While acknowledging “kinks in the macro picture still need to be ironed out, but on the whole,” RBC Dominion Securities analysts Pammi Bir, Jimmy Shan and Tom Callaghan see “support for stronger 2024 returns and fund flows” for Canadian real estate investment trusts, pointing to “an anticipated pivot to monetary easing, moderate economic growth, stabilizing long-bond yields, healthy earnings growth, and reasonable valuations.”
“With the BoC tightening cycle seemingly done, rate cuts anticipated to start in Q2/24, and forecasts for long-bond yields to stabilize at levels well below the early October highs (based on RBC Economics’ calls), we think the setup for 2024 looks better,” they said. “Indeed, as recent weeks have demonstrated, a rally in the sector could be front-end loaded as CDN REITs have a strong track record of outperformance in the 3-12 months leading up to the initial rate cut of past easing cycles. As well, we believe the sector remains on sound footing to navigate an economic slowdown with 1) healthy fundamentals across most property types, 2) moderate earnings growth (2024 estimate up 3 per cent), 3) strong liquidity, 4) potential easing of upward pressures on cap rates, and 5) valuations that are well within reason. Furthermore, we think deal flow could ramp-up in a more stable rate environment, providing better visibility into pricing.”
In a research report released Friday, the analysts said they expect the sector’s organic net operating income growth to “moderate from record levels (up 5 per cent over last 12 months) as the economy slows.”
“That said, we expect comparatively stronger operating results from multi-family (demand tailwinds from outsized population growth, housing affordability), seniors housing (pent-up demand, fading cost pressures), industrial (significant mark-to-market opportunity on in-place rents), and self-storage,” he said.
While valuations have “recouped some lost ground,” the analysts think they are now “quite reasonable.”
“Aided by the sharp drop in bond yields, the TSX REIT Index has staged an impressive 18-per-cent rally since hitting year-to-date lows in Oct,” they said. “The sector’s NAV discount, however, remains substantial at 24 per cent. We think current levels provide a good margin for error but acknowledge that slow price discovery has investors placing more weight on cash flow multiples & implied cap rates. ... In short, with the 2024 setup teed up more favourably, we see room for further upside in valuations.”
The analysts’ securities with “outperform” recommendations are:
- Allied Properties REIT with a $21 target. The average target on the Street is $21.20.
- BSR REIT with a US$15 target. Average: US$15.09.
- CAP REIT with a $60 target. Average: $55.04.
- Colliers International Group Inc. with a US$121 target. Average: US$122.86.
- Chartwell Retirement Residences with a $14 target. Average: $13.63.
- Dream Industrial REIT with a $16 target.

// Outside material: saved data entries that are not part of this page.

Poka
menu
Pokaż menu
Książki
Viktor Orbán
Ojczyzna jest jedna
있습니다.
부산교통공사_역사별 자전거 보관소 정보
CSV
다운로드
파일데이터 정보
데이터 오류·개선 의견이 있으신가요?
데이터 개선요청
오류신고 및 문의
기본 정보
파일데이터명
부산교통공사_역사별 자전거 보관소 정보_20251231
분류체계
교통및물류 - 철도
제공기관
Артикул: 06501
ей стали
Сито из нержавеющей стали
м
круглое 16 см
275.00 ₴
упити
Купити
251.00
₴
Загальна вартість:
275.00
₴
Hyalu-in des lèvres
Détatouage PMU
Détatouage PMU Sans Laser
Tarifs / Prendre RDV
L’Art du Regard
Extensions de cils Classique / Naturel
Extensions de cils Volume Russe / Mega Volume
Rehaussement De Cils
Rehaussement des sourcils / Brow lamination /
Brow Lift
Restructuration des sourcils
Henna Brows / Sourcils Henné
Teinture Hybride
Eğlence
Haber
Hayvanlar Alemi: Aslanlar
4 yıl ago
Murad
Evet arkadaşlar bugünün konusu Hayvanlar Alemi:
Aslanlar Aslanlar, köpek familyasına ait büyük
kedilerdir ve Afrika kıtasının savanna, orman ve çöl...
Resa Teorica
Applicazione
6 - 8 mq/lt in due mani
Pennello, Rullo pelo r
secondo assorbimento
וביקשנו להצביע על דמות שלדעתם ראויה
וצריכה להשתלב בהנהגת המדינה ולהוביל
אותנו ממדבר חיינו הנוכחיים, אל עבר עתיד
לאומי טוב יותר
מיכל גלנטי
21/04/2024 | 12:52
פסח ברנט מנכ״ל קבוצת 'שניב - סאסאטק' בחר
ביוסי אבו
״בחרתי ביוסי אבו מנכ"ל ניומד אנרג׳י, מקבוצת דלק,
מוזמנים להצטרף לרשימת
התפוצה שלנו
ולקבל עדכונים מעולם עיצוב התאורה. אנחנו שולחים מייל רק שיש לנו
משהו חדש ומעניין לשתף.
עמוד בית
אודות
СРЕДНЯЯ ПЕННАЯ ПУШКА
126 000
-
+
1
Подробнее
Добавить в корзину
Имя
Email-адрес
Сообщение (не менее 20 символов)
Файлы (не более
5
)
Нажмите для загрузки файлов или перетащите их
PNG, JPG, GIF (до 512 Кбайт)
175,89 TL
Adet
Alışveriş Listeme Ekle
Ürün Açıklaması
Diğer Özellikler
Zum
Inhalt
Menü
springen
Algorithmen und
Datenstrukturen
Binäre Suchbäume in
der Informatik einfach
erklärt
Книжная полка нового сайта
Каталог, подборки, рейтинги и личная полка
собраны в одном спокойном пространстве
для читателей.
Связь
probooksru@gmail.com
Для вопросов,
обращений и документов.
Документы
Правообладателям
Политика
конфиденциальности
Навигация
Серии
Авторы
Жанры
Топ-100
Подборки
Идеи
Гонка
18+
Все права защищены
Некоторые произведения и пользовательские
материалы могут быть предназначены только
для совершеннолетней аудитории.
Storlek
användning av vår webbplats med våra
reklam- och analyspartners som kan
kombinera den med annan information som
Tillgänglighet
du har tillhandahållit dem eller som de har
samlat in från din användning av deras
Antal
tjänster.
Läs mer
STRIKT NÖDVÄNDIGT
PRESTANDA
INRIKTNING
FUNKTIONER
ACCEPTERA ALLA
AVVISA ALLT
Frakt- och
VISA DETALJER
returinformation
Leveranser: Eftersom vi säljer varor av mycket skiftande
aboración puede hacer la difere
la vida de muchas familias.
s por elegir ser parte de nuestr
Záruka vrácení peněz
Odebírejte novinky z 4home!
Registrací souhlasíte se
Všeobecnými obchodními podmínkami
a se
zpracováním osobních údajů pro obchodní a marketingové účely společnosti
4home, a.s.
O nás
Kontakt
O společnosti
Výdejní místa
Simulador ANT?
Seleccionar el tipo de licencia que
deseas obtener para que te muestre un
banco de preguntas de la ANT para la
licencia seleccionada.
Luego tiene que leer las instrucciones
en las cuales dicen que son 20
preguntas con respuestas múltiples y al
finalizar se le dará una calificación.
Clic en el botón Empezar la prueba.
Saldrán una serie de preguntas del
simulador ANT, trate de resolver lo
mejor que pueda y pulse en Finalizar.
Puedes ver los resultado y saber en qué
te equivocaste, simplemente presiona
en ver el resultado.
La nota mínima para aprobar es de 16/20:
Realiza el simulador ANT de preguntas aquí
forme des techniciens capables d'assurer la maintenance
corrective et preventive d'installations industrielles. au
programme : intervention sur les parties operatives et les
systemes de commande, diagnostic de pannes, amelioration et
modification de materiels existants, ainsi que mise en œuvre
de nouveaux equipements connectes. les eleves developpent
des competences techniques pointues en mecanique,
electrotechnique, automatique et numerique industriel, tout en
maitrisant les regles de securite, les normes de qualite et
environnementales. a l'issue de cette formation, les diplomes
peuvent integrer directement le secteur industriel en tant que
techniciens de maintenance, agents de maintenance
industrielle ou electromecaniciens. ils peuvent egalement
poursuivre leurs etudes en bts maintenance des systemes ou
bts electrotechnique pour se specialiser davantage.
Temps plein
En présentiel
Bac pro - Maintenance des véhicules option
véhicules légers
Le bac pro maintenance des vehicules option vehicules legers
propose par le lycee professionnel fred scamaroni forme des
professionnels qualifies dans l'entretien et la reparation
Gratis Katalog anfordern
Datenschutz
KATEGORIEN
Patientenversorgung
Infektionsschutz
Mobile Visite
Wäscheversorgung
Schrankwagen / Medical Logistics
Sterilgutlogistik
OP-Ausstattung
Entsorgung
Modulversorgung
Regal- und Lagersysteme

Average: $15.96.
- Flagship Communities REIT with a US$20 target. Average: US$20.25.
- First Capital REIT with a $17 target. Average: $16.53.
- FirstService Corp. with a US$187 target. Average: US$167.14.
- Granite REIT with a $86 target. Average: $86.75.
- InterRent REIT with a $16 target. Average: $14.39.
- Killam Apartment REIT with a $23 target. Average: $21.29.
- Minto Apartment REIT with a $20 target. Average: $18.14.
- Morguard North American Residential REIT with a $20 target. Average: $21.
- RioCan REIT with a $22 target. Average: $21.63.
- SmartCentres REIT with a $29 target. Average: $26.03.
- StorageVault Canada Inc. with a $6 target. Average: $5.80.